Brief
Below is a listing to repeat exactly, with its pictures left out.

Material provided
══════
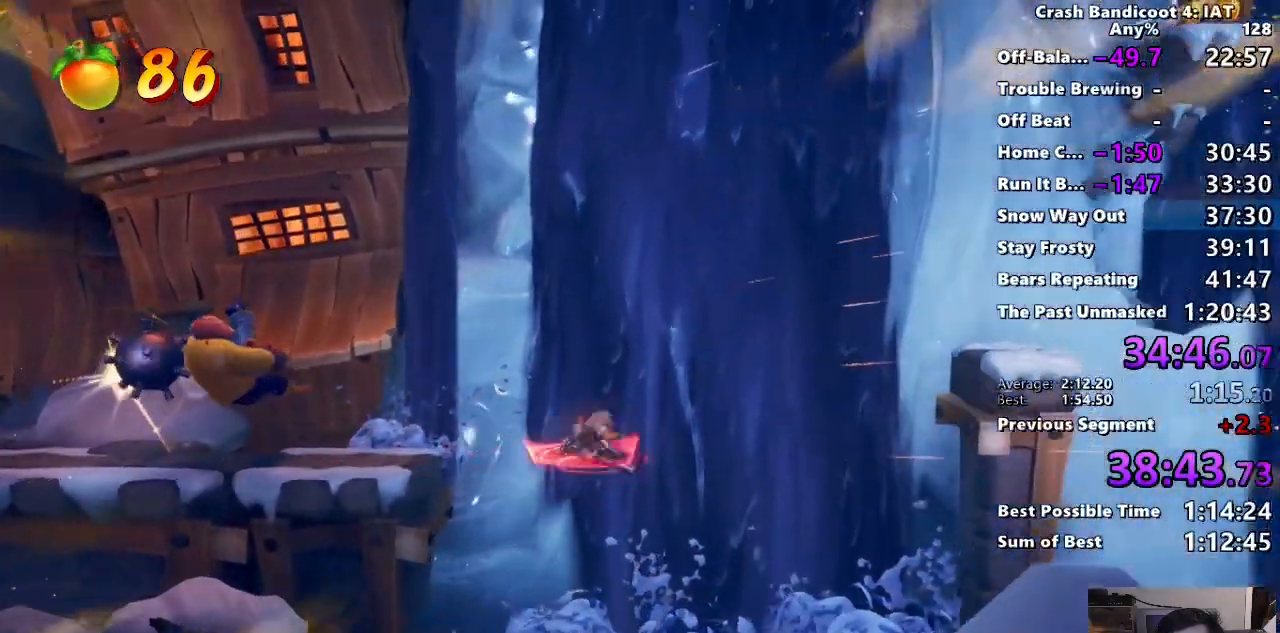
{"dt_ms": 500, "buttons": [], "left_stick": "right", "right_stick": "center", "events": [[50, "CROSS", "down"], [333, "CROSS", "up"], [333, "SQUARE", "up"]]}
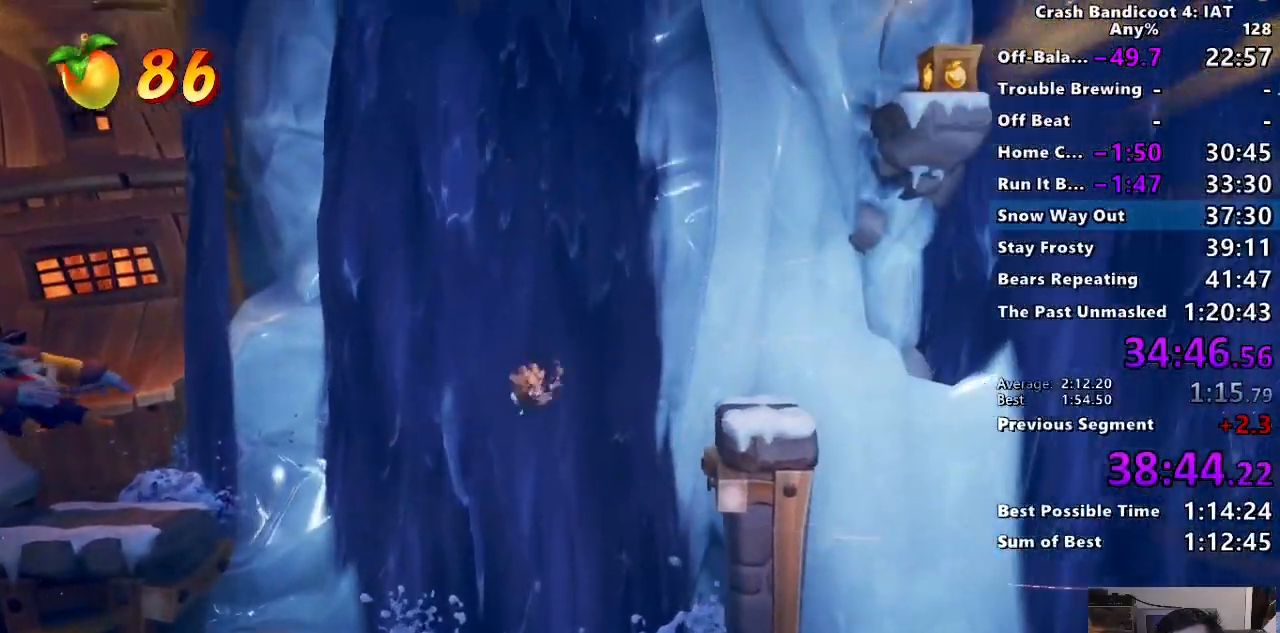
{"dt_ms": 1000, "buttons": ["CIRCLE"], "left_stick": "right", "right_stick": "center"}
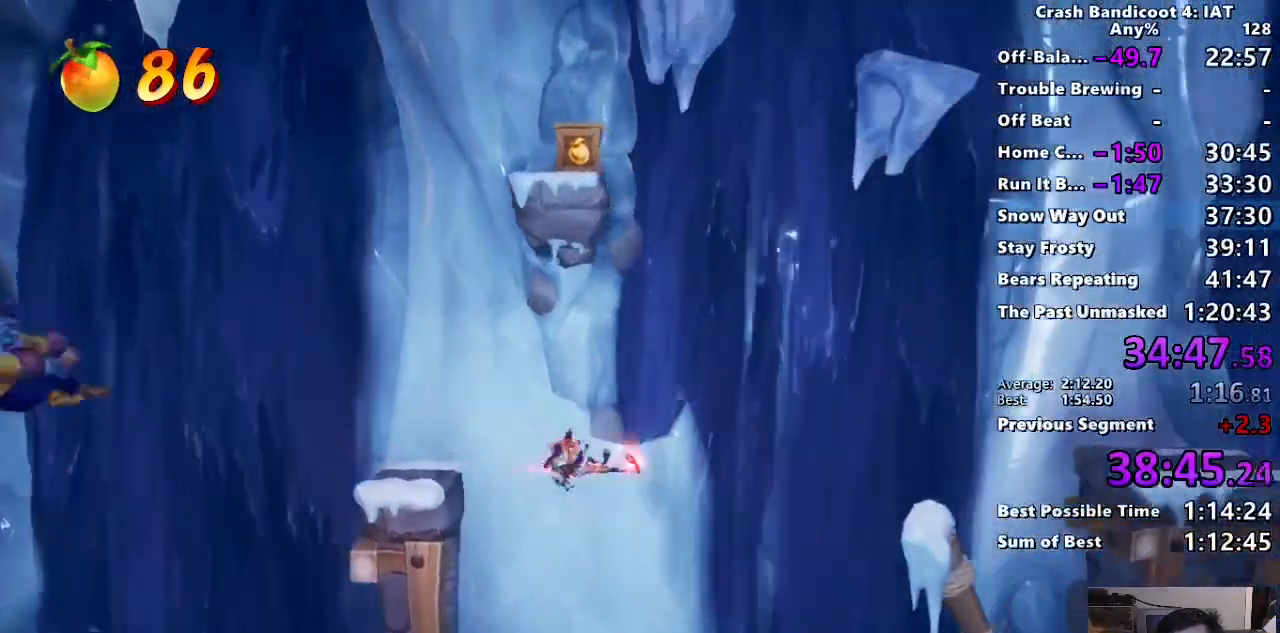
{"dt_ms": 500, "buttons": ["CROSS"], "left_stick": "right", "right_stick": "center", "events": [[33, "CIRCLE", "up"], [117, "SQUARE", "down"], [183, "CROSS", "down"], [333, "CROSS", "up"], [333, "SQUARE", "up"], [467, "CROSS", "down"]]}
══════
Task response
{"dt_ms": 500, "buttons": [], "left_stick": "right", "right_stick": "center", "events": [[50, "CROSS", "down"], [333, "CROSS", "up"], [333, "SQUARE", "up"]]}
{"dt_ms": 1000, "buttons": ["CIRCLE"], "left_stick": "right", "right_stick": "center"}
{"dt_ms": 500, "buttons": ["CROSS"], "left_stick": "right", "right_stick": "center", "events": [[33, "CIRCLE", "up"], [117, "SQUARE", "down"], [183, "CROSS", "down"], [333, "CROSS", "up"], [333, "SQUARE", "up"], [467, "CROSS", "down"]]}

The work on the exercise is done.